Nevertheless, the difference between the various movement experiences in Europe is undeniable. But it must be understood and acted upon as a contingent, contextual diversity: as a diversity in the processes of subjectivation that can be approached in terms of mutual crossing over, common quest, drifting of identities, contagion. A contagion which is already ongoing, between the lines, surprising us in Madrid as a stuttering common language and always requiring that extra effort, that greater tension to translate words and practices so as to keep weaving the European rebellion.
This is why we didn’t come back from Madrid with a programmatic manifesto, with a ready-to-go agenda of struggle or a common logo. But rather with a working plan: we believe that the most fruitful opportunity created by the agora is that of giving continuity to the workshops, of designing projects to build synergies
We don’t deny that the forms of organising remain a conundrum for a European constituent process. But we believe that only a multilevel dimension – one where general mobilisation days, campaigning and research projects, and the wild reproduction of practices can permeate one another – can make it possible to experiment a network-form for the European space and a new federalism of struggles.

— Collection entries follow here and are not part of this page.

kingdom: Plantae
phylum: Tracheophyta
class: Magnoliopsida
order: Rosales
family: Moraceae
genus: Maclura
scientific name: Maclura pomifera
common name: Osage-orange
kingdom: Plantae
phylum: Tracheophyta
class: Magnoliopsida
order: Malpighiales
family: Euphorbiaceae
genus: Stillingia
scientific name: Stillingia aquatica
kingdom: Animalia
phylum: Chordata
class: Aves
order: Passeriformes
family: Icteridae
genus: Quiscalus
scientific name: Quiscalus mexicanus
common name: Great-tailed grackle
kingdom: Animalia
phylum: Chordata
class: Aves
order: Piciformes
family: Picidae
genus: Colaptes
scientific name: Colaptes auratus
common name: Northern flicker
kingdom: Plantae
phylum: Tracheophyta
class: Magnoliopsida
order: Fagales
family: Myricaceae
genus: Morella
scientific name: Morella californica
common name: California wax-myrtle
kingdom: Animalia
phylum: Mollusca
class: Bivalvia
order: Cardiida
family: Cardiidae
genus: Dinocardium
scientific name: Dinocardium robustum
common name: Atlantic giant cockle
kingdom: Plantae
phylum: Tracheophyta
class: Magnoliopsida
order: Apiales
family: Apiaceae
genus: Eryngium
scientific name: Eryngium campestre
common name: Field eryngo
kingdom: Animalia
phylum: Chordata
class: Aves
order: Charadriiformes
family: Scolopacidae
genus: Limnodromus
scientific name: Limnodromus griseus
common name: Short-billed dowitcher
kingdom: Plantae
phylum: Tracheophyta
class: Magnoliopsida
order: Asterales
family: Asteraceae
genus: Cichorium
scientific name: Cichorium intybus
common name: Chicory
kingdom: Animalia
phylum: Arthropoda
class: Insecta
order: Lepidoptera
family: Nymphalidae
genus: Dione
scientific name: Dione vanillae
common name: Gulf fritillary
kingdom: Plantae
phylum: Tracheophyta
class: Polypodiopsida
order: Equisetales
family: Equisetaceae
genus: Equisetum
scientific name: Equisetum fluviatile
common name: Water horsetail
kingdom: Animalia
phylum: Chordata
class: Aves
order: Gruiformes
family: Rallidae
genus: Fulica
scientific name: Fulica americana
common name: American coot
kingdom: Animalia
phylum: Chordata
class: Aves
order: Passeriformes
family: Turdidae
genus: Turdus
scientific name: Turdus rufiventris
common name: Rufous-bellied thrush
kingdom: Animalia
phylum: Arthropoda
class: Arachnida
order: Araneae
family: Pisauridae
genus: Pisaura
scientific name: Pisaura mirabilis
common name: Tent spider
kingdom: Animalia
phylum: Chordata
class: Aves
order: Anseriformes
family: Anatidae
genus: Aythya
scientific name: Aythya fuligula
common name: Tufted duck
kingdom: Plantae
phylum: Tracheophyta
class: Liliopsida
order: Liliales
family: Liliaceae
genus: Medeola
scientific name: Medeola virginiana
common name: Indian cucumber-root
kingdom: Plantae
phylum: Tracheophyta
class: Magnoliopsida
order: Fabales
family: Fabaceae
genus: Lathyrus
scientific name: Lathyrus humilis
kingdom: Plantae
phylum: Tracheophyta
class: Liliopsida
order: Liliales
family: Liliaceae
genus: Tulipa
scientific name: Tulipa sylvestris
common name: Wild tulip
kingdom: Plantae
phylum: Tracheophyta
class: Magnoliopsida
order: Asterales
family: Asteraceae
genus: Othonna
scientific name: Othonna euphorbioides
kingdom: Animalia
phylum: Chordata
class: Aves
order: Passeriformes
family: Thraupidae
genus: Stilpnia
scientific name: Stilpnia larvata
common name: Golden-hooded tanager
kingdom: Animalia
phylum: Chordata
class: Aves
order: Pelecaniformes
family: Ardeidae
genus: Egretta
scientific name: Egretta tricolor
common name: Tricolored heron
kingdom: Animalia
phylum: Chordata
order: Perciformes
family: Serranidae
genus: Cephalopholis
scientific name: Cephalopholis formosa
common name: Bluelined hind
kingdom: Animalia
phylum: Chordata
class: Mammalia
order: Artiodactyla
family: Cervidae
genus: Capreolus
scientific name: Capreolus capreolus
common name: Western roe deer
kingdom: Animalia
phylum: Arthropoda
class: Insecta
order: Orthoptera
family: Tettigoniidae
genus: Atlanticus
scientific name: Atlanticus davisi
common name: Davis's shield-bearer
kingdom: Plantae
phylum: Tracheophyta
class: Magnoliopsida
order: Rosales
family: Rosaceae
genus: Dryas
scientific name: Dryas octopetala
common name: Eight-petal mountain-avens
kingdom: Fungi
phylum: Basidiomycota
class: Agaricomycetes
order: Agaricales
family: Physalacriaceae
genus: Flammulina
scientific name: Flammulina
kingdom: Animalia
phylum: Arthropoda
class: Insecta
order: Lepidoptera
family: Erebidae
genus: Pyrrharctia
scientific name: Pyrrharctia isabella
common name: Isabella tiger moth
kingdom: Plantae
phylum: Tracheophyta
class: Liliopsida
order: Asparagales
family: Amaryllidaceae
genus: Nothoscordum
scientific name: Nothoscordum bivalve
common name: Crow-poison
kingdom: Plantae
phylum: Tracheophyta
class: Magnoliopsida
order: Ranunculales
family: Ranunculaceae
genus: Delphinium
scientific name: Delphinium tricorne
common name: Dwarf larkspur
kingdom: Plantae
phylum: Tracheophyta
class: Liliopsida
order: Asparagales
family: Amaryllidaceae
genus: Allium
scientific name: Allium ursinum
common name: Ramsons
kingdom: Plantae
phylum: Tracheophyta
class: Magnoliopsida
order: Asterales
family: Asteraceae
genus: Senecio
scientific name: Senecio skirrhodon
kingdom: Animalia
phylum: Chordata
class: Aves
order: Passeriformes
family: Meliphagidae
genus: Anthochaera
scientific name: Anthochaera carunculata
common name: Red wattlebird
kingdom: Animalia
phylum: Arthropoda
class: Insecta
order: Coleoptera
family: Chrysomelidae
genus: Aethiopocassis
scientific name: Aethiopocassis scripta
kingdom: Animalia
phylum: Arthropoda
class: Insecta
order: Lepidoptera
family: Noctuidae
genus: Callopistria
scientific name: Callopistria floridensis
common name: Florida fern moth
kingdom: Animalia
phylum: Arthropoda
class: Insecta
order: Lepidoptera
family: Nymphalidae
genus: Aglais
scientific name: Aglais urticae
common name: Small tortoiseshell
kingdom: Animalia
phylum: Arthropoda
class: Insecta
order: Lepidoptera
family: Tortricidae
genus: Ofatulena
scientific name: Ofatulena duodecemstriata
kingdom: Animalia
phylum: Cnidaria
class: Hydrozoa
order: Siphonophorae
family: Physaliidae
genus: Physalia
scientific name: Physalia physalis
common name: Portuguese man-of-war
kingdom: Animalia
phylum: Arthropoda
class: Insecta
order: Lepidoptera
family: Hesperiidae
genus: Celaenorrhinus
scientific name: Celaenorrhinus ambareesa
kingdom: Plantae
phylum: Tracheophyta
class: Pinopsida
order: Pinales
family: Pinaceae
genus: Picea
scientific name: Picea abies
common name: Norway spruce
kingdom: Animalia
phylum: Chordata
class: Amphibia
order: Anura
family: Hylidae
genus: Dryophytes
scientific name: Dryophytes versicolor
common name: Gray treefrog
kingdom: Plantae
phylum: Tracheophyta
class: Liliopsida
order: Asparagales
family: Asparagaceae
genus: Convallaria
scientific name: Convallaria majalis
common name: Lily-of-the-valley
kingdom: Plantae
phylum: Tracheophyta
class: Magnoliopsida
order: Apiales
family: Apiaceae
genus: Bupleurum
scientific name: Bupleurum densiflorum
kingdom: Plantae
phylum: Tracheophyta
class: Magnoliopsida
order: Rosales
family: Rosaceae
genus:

An experiment measuring itself from right here and now with the capacity to create widespread mobilisation. On 14N tomar la huelga, taking (back) the strike, demanding and practicing a strike of all, also means verifying the potential of contamination, the viral dissemination of struggles capable of placing themselves at an immediately common level. An experiment that will continue with the possibility – to be entirely given life to – of a European convergence in Brussels on March 2013 during the European Council. And which is already looking at the spring of 2013 as a season of decentralised and synergic struggles to destitute the Troika and sketch together the Europe of the commons.